I'm with Carlyjay. Keep making noise until somebody listens.

Teachers do care. They just don't have any authority anymore. Teachers can't usually suspend anyone. (Hell, we had a student who rigged explosives over a teacher's head and the principal wanted to suspend the student for only three days!)

Take a camera or a cell phone with a camera or video camera. Get an unknown older brother or sister to ride the bus and make a secret video. It would be worth it just for that one day.

Mellivora capensis
08-23-2006, 05:11 AM
I'm with Carlyjay. Keep making noise until somebody listens.



I strongly disagree. Personal safety and well being is no-one's responsibility except your own. The philosophy of "if I shout, somebody must listen and take action on my behalf" is dangerous at best, and disempowering at worst.

It is dangerous in that we begin to expect a ubiquitous authority ready to step in and solve all our problems for us, from bullies to flat tyres. We become dependent on The System. The problem is, however, The System might work in your town, but in the middle of the Kalahari the only authority is a hungry hyena. And he doesn't speak English.

It is disempowering in that we continue to be the victim, we continue to cower, we continue to hide, we continue to abdicate our responsibility to take care of ourselves. We walk around being scared.

We need to stand up for ourselves. It is not about winning the fight with the bully, it is about standing up to him. The mere standing up is good enough. You might go down the first time, or the second time, but along the way you start to learn to duck the punches, and land some of your own. And eventually the bully either goes down, or backs down.

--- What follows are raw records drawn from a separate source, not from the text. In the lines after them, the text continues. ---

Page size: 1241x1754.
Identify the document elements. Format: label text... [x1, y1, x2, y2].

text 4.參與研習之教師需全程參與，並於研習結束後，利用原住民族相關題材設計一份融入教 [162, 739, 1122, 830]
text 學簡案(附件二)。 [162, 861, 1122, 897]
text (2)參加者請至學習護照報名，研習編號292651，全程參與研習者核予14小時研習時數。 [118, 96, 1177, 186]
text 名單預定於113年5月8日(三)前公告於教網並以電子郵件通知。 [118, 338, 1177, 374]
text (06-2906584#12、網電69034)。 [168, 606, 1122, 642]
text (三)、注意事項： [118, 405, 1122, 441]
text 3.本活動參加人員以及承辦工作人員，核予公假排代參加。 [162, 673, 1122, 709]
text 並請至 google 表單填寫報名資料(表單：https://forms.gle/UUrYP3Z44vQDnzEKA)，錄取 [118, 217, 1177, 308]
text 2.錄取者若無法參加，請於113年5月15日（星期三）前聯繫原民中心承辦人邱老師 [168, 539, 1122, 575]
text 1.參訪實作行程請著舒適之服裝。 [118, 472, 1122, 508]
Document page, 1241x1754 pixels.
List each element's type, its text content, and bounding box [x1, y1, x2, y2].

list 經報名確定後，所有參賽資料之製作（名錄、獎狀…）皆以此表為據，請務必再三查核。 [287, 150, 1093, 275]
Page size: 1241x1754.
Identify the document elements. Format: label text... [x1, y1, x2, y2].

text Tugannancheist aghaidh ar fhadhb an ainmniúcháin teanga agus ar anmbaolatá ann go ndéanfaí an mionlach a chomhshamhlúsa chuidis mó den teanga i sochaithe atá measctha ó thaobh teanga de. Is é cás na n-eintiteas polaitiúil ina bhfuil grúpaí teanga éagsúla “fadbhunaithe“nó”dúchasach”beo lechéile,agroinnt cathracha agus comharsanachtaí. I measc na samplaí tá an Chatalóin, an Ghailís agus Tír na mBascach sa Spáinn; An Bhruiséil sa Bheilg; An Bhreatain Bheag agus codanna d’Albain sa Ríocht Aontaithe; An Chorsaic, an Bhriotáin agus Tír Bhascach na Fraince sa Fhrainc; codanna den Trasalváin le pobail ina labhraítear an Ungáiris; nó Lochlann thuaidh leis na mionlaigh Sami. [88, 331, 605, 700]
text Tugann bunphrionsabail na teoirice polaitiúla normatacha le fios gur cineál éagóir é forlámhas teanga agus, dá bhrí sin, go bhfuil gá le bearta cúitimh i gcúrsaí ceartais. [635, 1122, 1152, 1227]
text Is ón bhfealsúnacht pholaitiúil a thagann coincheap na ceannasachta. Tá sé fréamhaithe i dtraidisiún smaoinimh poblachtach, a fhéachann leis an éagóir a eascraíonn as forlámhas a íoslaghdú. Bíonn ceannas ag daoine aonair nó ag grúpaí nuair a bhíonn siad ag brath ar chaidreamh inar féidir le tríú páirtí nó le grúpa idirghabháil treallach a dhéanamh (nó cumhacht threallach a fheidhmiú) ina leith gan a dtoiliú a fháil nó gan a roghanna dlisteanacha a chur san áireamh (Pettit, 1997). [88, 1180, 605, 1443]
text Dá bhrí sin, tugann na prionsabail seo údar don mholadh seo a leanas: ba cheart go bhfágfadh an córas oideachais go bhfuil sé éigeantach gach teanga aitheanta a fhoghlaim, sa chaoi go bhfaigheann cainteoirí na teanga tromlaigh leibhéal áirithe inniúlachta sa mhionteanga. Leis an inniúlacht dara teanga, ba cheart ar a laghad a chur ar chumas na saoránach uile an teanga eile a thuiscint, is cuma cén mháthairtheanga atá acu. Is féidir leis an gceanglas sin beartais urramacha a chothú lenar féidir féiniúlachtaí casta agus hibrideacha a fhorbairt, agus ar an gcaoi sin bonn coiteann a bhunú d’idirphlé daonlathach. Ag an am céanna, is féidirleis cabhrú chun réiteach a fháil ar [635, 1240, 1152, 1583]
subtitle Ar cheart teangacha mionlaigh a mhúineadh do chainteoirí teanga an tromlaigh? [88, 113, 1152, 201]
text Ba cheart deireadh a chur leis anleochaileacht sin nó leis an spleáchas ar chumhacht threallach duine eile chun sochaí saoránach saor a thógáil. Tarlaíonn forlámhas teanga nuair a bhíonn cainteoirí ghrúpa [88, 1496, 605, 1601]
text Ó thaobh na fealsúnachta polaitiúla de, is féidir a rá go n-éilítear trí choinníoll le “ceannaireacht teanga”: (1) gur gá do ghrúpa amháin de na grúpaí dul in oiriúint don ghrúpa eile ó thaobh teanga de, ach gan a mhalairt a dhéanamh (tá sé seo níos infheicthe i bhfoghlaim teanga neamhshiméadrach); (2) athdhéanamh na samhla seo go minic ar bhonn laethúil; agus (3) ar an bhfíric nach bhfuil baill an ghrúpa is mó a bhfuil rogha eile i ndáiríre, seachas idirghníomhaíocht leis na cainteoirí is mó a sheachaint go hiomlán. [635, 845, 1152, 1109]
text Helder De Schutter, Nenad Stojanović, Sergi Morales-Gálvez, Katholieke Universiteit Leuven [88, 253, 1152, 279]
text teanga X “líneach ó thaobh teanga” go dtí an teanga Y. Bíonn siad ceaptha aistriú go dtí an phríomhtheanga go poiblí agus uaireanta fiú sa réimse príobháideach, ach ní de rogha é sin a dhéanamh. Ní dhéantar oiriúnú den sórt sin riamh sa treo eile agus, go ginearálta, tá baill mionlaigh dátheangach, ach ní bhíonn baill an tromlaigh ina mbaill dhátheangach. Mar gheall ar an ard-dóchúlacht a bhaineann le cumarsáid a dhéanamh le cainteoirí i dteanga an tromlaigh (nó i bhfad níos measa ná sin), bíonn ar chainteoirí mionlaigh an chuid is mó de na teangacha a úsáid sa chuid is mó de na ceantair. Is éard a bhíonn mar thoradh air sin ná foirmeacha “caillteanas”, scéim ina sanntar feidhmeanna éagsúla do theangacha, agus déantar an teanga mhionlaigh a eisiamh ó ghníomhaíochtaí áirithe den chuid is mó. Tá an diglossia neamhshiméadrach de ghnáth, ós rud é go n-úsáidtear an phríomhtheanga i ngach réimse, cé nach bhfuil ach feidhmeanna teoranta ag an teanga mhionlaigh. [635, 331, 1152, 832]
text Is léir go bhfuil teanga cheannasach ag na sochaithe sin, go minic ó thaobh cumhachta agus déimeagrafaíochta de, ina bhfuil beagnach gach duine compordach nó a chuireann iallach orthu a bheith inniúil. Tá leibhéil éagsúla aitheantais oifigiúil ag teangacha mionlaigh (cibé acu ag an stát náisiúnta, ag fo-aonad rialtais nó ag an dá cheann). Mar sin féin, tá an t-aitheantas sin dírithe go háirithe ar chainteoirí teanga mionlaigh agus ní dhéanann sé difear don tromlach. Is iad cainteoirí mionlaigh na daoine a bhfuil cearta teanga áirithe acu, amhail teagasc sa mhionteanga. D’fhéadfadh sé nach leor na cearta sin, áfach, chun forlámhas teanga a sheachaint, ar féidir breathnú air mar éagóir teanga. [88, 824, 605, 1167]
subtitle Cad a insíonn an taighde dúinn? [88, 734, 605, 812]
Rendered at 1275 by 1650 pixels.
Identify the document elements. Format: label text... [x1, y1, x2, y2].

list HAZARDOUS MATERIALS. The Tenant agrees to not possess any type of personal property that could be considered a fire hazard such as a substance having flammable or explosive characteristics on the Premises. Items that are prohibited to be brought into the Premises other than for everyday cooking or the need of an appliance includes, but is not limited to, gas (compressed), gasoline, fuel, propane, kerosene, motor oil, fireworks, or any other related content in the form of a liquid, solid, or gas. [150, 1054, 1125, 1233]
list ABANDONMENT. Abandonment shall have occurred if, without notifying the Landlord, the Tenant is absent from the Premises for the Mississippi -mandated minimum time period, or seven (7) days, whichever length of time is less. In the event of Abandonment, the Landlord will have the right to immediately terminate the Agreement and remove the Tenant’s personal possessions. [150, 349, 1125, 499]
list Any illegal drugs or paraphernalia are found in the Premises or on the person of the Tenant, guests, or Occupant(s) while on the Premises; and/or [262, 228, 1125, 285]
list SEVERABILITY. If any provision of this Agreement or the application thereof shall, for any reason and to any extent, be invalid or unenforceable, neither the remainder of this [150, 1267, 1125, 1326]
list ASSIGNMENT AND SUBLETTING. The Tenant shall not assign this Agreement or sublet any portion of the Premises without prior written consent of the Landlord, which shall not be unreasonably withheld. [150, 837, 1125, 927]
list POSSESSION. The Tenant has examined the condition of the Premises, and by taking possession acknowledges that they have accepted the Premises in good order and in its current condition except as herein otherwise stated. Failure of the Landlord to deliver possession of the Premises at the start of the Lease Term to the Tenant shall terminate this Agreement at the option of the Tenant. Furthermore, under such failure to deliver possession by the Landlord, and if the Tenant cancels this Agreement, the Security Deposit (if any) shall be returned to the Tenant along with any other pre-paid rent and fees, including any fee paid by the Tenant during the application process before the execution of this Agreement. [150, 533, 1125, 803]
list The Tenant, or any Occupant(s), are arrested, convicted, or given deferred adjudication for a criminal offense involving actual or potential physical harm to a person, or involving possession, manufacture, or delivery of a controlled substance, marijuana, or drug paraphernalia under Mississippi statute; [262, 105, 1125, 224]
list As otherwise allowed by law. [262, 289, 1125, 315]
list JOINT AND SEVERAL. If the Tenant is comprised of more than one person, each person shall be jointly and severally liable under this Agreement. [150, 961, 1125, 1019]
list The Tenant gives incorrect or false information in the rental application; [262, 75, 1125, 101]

And if he fetches a gun? I think that is more the exception than the rule. There will always be the extreme, but by and large the schoolyard bully problem does not involve guns.

Der Trihs
08-23-2006, 11:25 AM
And what do you do when you teach your kid to fight back and the other kid has a gun? Then either the cops should be brought in, or you get your kid out of that school.

I'm with Carlyjay. Keep making noise until somebody listens.They'll probably just punish the kid who makes the noise, and ignore the bully. That was my experience.

Teachers do care. Some do, no doubt. I never ran into one. I had teachers call me a tattletale for telling them a kid hit me, stand by and ignore a kid who kicked me in the crotch, deny that fights ever happened at school, and in one case make a speech in front of the assembled PE class that the big kids should keep the little kids in our place.